(EXERCISE MATERIALS begins)

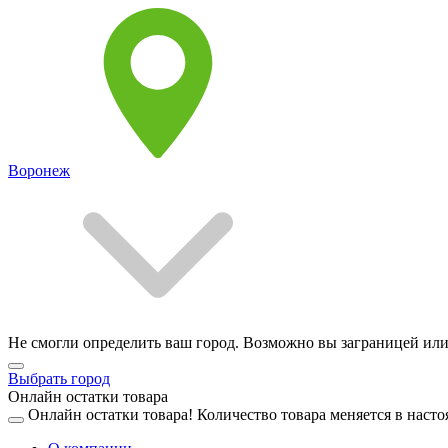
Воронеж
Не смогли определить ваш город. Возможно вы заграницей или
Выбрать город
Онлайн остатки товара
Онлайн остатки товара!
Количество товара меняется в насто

(EXERCISE MATERIALS ends)
(EXERCISE MATERIALS begins)

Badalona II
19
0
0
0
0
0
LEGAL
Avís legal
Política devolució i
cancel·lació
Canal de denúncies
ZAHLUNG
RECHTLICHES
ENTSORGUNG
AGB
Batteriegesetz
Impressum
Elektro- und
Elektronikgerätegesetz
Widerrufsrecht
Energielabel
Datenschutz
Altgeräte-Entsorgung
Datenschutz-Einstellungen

(EXERCISE MATERIALS ends)

INSTRUCTIONS TO FOLLOW >> Please recast the lines of the entries as a numbered list, leaving out any blank lines: begin at the line that contains "Badalona II" and stop after the line that contains "Datenschutz-Einstellungen".

REPLY >>
1. Badalona II
2. 19
3. 0
4. 0
5. 0
6. 0
7. 0
8. LEGAL
9. Avís legal
10. Política devolució i
11. cancel·lació
12. Canal de denúncies
13. ZAHLUNG
14. RECHTLICHES
15. ENTSORGUNG
16. AGB
17. Batteriegesetz
18. Impressum
19. Elektro- und
20. Elektronikgerätegesetz
21. Widerrufsrecht
22. Energielabel
23. Datenschutz
24. Altgeräte-Entsorgung
25. Datenschutz-Einstellungen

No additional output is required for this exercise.